In order to study the growth of the coke layer, a model based on elementary reactions was proposed [2]. The main advantage of such a model is the fundamental nature of the elementary steps and consequently its general applicability. In the particular model, five classes of reversible reactions can be distinguished: hydrogen abstraction; substitution; gas phase olefin addition to radical surface species; gas phase radical addition to olefinic bonds; and cyclization. The complexity of the mechanism prohibits a complete experimental investigation and therefore, ab initio modeling techniques are applied to provide reliable kinetic data about important reaction steps. Several of the distinct reactions have already been examined using advanced ab initio methods (an overview is given in ref. [3]). In particular, the recently developed hybrid BMK functional as well as composite methods (using post-Hartree-Fock energies) have been proven successful for the important class of hydrogen abstraction reactions [4,5]. The former method is generally preferred for systems of (moderately) large size since density functional theory (DFT) provides an excellent cost-to-performance ratio.

To identify the elementary reaction classes that determine the global coking rate, microscopic routes that start from benzene and lead to naphthalene have been investigated.

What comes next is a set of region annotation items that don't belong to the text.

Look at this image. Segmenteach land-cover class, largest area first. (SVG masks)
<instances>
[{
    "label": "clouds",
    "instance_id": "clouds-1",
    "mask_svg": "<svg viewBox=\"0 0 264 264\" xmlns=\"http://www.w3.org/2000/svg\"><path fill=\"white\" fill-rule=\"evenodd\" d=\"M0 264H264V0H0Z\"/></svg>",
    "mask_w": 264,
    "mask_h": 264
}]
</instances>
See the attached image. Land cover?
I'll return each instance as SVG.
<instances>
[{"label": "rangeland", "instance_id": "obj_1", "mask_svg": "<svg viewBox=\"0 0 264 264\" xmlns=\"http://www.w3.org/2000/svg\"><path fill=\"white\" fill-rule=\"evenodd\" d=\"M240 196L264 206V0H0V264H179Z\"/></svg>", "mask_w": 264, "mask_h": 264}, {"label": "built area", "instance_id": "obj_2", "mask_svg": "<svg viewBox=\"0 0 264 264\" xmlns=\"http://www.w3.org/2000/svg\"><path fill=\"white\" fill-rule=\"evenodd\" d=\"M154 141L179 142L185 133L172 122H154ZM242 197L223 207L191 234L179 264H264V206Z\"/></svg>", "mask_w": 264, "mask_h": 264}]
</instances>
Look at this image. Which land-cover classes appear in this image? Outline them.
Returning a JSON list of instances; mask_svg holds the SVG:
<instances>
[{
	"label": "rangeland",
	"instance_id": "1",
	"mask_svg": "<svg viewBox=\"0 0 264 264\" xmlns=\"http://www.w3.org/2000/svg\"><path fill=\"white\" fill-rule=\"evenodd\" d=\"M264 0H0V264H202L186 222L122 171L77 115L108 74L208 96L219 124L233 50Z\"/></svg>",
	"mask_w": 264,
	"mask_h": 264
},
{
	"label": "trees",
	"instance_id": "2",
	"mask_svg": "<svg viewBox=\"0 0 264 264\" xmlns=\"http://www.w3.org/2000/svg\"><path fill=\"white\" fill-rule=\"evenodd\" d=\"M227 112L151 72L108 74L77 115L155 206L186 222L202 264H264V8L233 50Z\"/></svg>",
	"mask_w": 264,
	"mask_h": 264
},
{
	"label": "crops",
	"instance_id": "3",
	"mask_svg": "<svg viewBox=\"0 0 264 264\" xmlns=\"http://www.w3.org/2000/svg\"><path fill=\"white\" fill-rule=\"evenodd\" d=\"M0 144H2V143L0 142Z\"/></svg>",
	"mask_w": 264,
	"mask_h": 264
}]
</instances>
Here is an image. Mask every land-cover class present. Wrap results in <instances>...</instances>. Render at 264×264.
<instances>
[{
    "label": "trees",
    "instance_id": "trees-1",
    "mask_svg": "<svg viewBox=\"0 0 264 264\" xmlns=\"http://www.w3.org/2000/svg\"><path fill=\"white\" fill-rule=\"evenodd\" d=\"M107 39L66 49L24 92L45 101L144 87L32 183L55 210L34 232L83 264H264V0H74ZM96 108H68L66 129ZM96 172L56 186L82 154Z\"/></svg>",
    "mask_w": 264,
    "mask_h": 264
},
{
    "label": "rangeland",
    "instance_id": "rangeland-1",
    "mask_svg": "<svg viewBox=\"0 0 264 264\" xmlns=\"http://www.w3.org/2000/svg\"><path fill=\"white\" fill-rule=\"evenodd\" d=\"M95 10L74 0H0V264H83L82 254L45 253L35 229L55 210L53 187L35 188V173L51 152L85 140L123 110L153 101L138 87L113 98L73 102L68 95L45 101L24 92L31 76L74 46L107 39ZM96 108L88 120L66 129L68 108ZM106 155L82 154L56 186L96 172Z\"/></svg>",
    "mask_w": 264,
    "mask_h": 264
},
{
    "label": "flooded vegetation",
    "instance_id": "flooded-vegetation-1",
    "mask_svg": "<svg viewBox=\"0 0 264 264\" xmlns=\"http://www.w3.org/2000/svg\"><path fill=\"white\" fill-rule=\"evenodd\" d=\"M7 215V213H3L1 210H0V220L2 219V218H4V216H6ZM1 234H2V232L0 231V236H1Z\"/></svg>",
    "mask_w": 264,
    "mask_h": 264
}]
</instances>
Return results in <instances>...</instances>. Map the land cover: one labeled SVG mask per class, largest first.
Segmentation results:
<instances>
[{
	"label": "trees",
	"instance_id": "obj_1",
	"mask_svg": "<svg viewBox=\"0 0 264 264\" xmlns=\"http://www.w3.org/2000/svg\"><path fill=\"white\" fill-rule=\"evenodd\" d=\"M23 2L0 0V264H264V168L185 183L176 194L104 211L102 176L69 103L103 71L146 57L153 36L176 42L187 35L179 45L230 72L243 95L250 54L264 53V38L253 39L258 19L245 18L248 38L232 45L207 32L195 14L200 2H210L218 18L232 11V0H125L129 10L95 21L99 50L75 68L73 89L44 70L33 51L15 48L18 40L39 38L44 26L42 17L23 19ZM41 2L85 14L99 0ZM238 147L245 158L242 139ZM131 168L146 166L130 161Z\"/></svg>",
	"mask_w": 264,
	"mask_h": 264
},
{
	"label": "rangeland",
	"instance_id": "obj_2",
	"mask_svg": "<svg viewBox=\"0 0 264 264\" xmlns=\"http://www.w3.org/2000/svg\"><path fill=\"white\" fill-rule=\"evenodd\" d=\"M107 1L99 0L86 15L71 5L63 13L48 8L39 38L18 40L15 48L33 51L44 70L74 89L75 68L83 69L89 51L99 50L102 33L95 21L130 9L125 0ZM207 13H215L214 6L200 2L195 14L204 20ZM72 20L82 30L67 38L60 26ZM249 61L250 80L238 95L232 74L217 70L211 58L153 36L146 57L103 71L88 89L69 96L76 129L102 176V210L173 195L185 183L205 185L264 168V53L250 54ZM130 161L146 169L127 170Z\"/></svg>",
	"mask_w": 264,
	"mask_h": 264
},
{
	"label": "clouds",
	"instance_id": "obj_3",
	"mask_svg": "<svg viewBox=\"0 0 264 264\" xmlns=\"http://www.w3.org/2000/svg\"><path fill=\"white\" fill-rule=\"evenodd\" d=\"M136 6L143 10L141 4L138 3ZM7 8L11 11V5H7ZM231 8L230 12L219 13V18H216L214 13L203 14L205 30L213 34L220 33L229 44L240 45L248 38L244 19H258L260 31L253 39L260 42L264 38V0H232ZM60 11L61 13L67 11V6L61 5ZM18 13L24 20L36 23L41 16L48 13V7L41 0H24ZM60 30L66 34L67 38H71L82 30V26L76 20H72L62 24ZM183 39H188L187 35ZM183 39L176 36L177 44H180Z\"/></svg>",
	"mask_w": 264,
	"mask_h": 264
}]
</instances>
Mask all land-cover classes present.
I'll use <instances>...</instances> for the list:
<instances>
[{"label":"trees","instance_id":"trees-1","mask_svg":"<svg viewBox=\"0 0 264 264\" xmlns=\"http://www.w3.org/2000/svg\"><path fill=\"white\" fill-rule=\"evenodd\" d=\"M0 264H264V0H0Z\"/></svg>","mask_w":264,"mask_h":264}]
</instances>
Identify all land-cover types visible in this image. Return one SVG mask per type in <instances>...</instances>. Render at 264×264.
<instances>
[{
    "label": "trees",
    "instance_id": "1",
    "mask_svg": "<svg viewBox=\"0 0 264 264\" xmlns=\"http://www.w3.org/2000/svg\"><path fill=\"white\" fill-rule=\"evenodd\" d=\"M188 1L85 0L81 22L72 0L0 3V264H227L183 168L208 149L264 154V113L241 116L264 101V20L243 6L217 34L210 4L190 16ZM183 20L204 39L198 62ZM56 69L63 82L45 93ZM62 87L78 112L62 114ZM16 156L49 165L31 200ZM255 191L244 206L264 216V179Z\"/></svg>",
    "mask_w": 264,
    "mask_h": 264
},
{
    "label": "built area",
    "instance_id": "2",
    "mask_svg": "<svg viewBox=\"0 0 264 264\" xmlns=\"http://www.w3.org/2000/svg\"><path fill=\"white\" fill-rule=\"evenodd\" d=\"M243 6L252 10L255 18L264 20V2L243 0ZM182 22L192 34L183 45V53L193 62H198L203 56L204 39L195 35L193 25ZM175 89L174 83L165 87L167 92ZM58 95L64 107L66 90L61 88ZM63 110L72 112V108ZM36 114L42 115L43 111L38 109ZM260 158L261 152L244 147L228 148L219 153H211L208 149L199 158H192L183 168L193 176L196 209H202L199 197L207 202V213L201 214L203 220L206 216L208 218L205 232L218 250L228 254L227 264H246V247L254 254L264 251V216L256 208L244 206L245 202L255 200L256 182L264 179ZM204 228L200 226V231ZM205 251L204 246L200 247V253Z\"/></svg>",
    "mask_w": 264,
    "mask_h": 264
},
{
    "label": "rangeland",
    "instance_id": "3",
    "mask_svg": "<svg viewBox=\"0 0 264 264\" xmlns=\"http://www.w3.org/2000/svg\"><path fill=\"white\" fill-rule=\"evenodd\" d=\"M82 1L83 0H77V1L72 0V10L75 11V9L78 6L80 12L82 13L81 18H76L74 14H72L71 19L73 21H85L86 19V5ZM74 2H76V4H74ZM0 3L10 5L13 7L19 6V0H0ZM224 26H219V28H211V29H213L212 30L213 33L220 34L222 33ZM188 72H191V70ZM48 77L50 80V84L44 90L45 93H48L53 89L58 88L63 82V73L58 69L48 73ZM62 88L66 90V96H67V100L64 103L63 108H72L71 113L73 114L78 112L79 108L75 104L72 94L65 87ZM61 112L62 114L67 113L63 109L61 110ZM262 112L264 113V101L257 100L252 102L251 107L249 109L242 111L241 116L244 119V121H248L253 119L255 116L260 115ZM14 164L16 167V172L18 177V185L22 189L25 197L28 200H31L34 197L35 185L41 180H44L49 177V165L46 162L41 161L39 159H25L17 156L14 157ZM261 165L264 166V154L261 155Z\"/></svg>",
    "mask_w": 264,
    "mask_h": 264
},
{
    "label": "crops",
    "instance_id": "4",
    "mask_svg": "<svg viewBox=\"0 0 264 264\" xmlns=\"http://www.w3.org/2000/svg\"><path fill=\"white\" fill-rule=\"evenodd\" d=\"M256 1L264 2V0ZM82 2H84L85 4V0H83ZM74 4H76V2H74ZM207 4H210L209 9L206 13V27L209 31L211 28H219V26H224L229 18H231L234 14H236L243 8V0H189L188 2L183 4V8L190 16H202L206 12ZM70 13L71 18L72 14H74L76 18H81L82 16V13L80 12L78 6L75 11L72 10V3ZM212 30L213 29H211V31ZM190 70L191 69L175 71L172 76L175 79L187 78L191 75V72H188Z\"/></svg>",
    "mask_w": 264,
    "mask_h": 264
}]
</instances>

It is found that initial hydrogen abstraction reactions (with or without assisting radicals) and final dehydrogenation reactions are decisive. Overall, the concentrations of the involved species are found to be crucial to verify the most possible reaction pathway. In this light, the low concentration of available gas phase radicals (e.g. methyl radical) strongly influences the observed low rate constants of the bimolecular abstraction reactions. In this work, two new routes are proposed and thoroughly investigated using high-level DFT-methods. One route starts from the benzene molecule, whereas in the other route the focus lies on toluene and its derivatives. Intrinsic as well as modified reaction rate constants for the elementary steps in both schemes are presented.

The influence of the local polyaromatic structure on the kinetics of the hydrogen abstraction reactions is studied by performing calculations on larger polycyclic structures. Hydrogen abstractions at aromatic structures involving six-membered rings and leading to aryl and benzyl radicals (in the case of the benzene, toluene route, respectively) have been examined. In the first case, this has revealed six types of possible reactive site at the coke surface, with the local polyaromatic structure strongly influencing the reaction kinetics [5]. Overall, we find that hydrogen abstraction preferentially occurs from the surface sites of smaller PAHs, such as benzene and naphthalene.

References

[1] Van Geem K. M. , Heynderickx G. J. and Marin G. B. , AIChE J. 2004, 50, 173. [2] Wauters S. and Marin G. B. , Ind. Eng. Chem. Res. 2002, 41, 2379. [3] Van Speybroeck V. , Hemelsoet K. , Minner B. , Marin G. B. and Waroquier M. , Mol. Sim. 2007, accepted. [4] Hemelsoet K. , Moran D. , Van Speybroeck V. , Waroquier M. And Radom L., J. Phys. Chem. A 2006, 110, 8942. [5] Hemelsoet K. , Van Speybroeck V. , Moran D. Marin G. B. , Radom L. and Waroquier M. , J. Phys. Chem. A 2006, 110, 13624.